Прежде Маделайн почти всегда пугалась его окриков чуть ли не до обморока и покорялась его воле. Лишь изредка природное упрямство брало в ее душе верх над страхом, и тогда Строкер, к полной своей неожиданности, получал от нее отпор. Так случилось и в тот раз — она против обыкновения не сжалась от страха и не опустила голову, а смело посмотрела в его поросячьи глазки. Все выглядело так, словно возможное раскрытие тайны придало ей смелости. Чем сильней злился трактирщик, тем Маделайн делалась спокойней.
— Не знаю, кто именно, — бесстрастно произнесла она. — И с чего бы это вы меня обзывали грязной потаскухой? Разве вам не перепадает часть тех грязных денег, что я зарабатываю своим ремеслом?
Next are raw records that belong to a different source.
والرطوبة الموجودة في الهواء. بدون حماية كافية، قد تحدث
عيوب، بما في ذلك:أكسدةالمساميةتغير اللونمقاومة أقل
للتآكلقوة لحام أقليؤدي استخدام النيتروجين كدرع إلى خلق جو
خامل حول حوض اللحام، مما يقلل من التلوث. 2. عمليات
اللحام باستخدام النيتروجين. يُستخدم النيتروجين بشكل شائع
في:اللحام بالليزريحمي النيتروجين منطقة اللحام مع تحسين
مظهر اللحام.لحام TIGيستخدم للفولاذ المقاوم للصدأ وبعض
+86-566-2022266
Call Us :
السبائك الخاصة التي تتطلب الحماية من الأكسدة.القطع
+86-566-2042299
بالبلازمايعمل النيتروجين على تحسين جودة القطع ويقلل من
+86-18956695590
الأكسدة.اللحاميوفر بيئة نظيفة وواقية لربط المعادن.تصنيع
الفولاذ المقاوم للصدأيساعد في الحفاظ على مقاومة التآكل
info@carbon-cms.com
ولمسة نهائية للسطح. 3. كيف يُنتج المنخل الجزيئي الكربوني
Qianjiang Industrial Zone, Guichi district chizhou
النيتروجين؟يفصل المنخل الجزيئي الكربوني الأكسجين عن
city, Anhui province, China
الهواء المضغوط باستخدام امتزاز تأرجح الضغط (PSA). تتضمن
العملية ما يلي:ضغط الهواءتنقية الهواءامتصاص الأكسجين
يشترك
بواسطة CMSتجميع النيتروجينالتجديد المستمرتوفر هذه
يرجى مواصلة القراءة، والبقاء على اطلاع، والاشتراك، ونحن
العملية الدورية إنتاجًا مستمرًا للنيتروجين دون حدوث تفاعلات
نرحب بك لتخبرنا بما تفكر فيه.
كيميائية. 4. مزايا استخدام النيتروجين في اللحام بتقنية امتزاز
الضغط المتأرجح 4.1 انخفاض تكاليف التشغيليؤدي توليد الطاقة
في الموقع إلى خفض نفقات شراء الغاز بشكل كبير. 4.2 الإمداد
Вам-то они, поди, задаром достаются.
— Ты у меня живешь, в моем трактире, и клиентов тут принимаешь! Куда бы ты делась, кабы не я?!
— Моим клиентам плевать на место! Они стали бы со мной спать и в шалаше, и в палатке, да и на лесной поляне не отказались бы. И если я, по-вашему, грязная потаскуха, то вы в сто раз меня грязней!
Тогда он ее ударил по лицу тыльной стороной ладони. На его жирном пальце красовался массивный перстень с золотым дракончиком на счастье, и гребень этого дракона здорово ее царапнул по нижней губе. Но Маделайн не шелохнулась. Даже не сделала попытки стереть кровь с подбородка. Просто стояла и смотрела на него немигающим взглядом. В котором не было ни гнева, ни даже раздражения. Вообще ничего.
Строкер залепил ей еще две увесистые пощечины. Результат был все тот же. Он занес было руку для очередного удара, но вдруг передумал продолжать эту бессмысленную расправу. Строкер вообще терпеть не мог тратить свои драгоценные силы попусту. Он уже сорвал на Маделайн злость, а с тем, что пронять ее ему не удалось, поневоле решил примириться. Так что, прорычав какую-то угрозу в адрес моей матери, он повернулся и шагнул к двери.
Но прежде чем выйти, оглянулся и окинул Маделайн с ног до головы свирепым взглядом. Какая-то догадка шевельнулась в его куриных мозгах. Он быстро что-то сосчитал, загибая пальцы, и с уверенностью изрек:
— Рыцари. Это они!
Маделайн промолчала, но по мимолетному выражению растерянности на ее лице он понял, что угадал.
— Плод насилия, — с суеверным страхом пробормотал Строкер. Открытие это потрясло даже его ко всему безучастную мелкую душонку. — Дурной знак! Дурная кровь! И как только тебе ума хватило оставить его, вместо того чтобы попытаться вытравить из себя, как только ты узнала, что понесла?!
Подобное, кстати, широко практиковалось среди особ известной профессии, а также среди вдовушек с безупречной репутацией и оступившихся девчонок. Существовали настои из смеси определенных трав, приняв которые можно было избавиться от плода на самых ранних стадиях беременности.